Retired Sgt. 1st Class Jimmy Novak has walked more than 1,400 miles since March 22.

"I've been through several struggles in my life and I wanted to have some time to reflect about what I've overcome and where I've been," Novak explained.

He said his service, including time in Iraq, was hard on him and still is, but he didn't say anything at the time.

"I was worried about stigma. I was worried that the infantry guys I worked with were going to think less of me," he said.

A VA study concluded 22 veterans die by suicide each day. Novak, a married father of three, could have been one of them.

"I was thinking suicidal thoughts. I had lethal means at my disposal. I had a plan, and I was doing rehearsals," he said.

But as he walked along K-32 preparing to cross the bridge into Missouri, only life was on his mind.

"Safety is my number one concern out here," Novak said.

He walks about 20 miles each day through all sorts of hazards and conditions. That included a severe thunderstorm warning on Wednesday that forced him to seek shelter in a Waffle House.

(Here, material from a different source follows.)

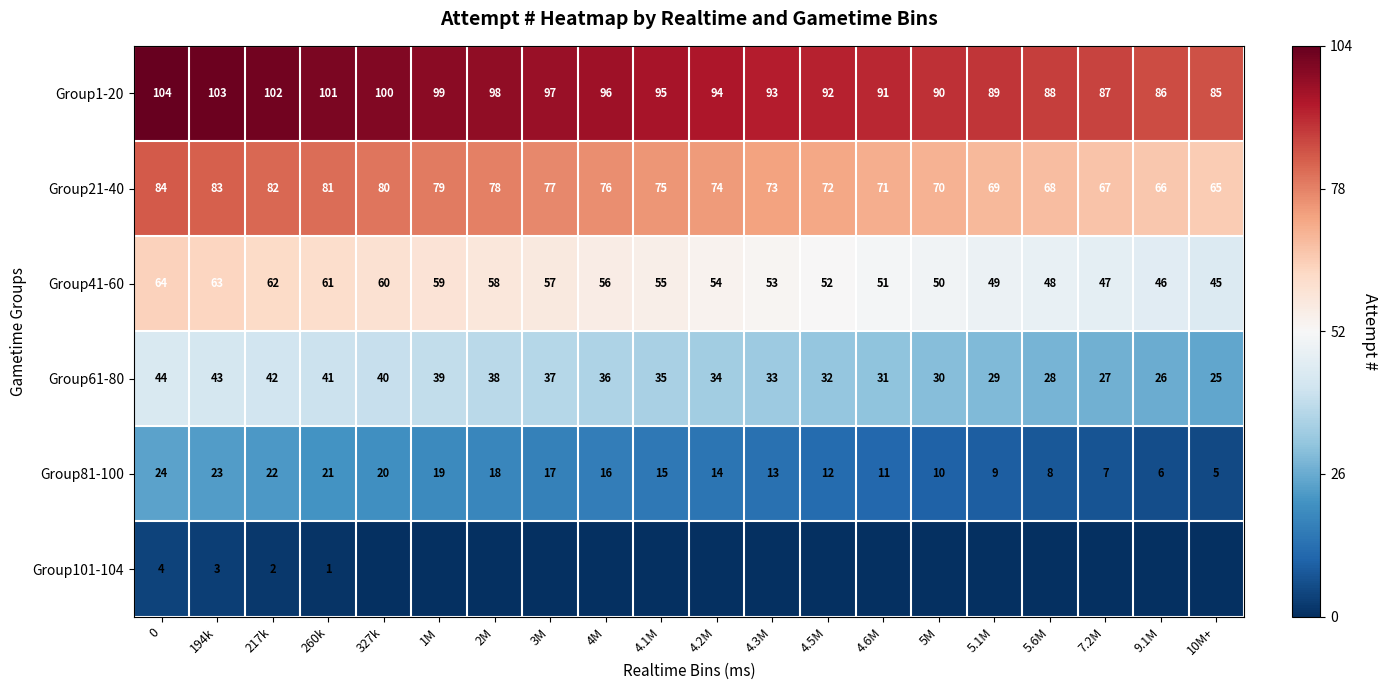

True or false: Group41-60 has a value of 33 at 4.6M.

False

The waitress was happy to pay for his meal and give him money for the charities he's supporting: the American Foundation for Suicide Prevention and the Permission to Start Dreaming Foundation.

Novak handed her a card with information for the Veterans Crisis Line and the National Suicide Prevention Hotline.

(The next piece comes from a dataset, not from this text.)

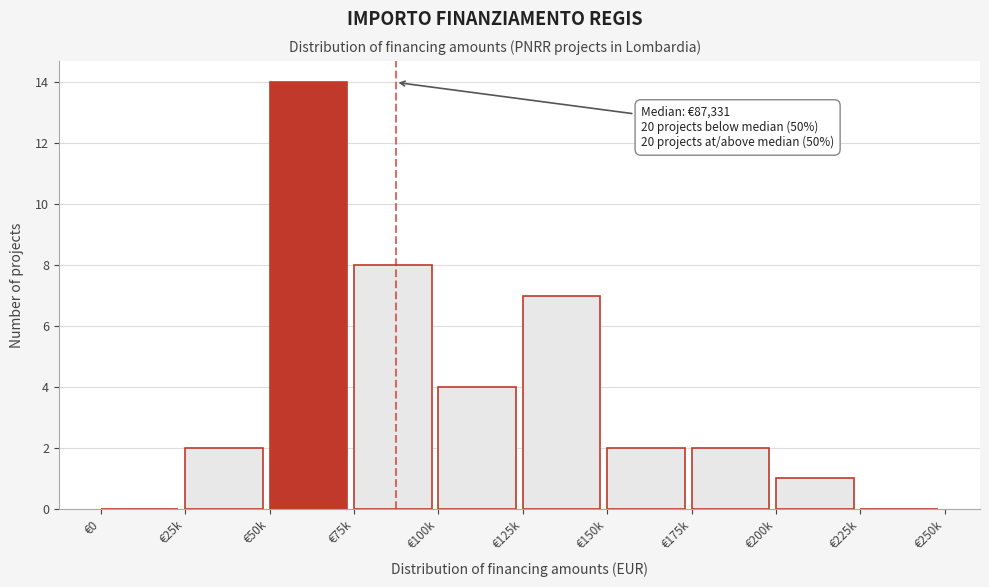

Reading left to right, extract all data points from this chart.

€0=0	€25k=2	€50k=14	€75k=8	€100k=4	€125k=7	€150k=2	€175k=2	€200k=1	€225k=0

"It's a people problem, and while I'm raising awareness for the veterans community, it's bigger than that," Novak said.

Then he was back on the road to the next person's home who's volunteered to put him up for the night. The American Legion has also provided many hotel stays.

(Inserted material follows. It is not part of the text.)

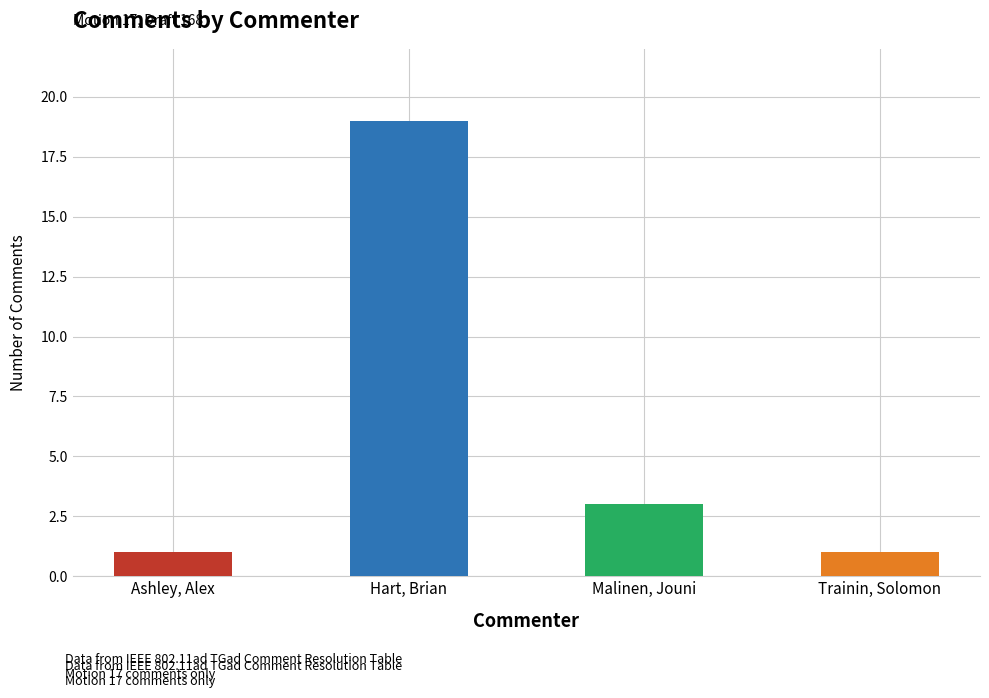

Rank the categories by value from lowest to highest.

Ashley, Alex, Trainin, Solomon, Malinen, Jouni, Hart, Brian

The man that used to think about dying said each step, each person in each city, has restored his faith in humanity.

"It turns out there are a lot of people that care about veterans and that care about the suicide issue in general. I'm very blessed," Novak said.

Novak plans to end up at Disney World in August. Spirit Airlines is going to fly his family down to greet him and then fly him back home to Washington where he'll get back to work as a barista.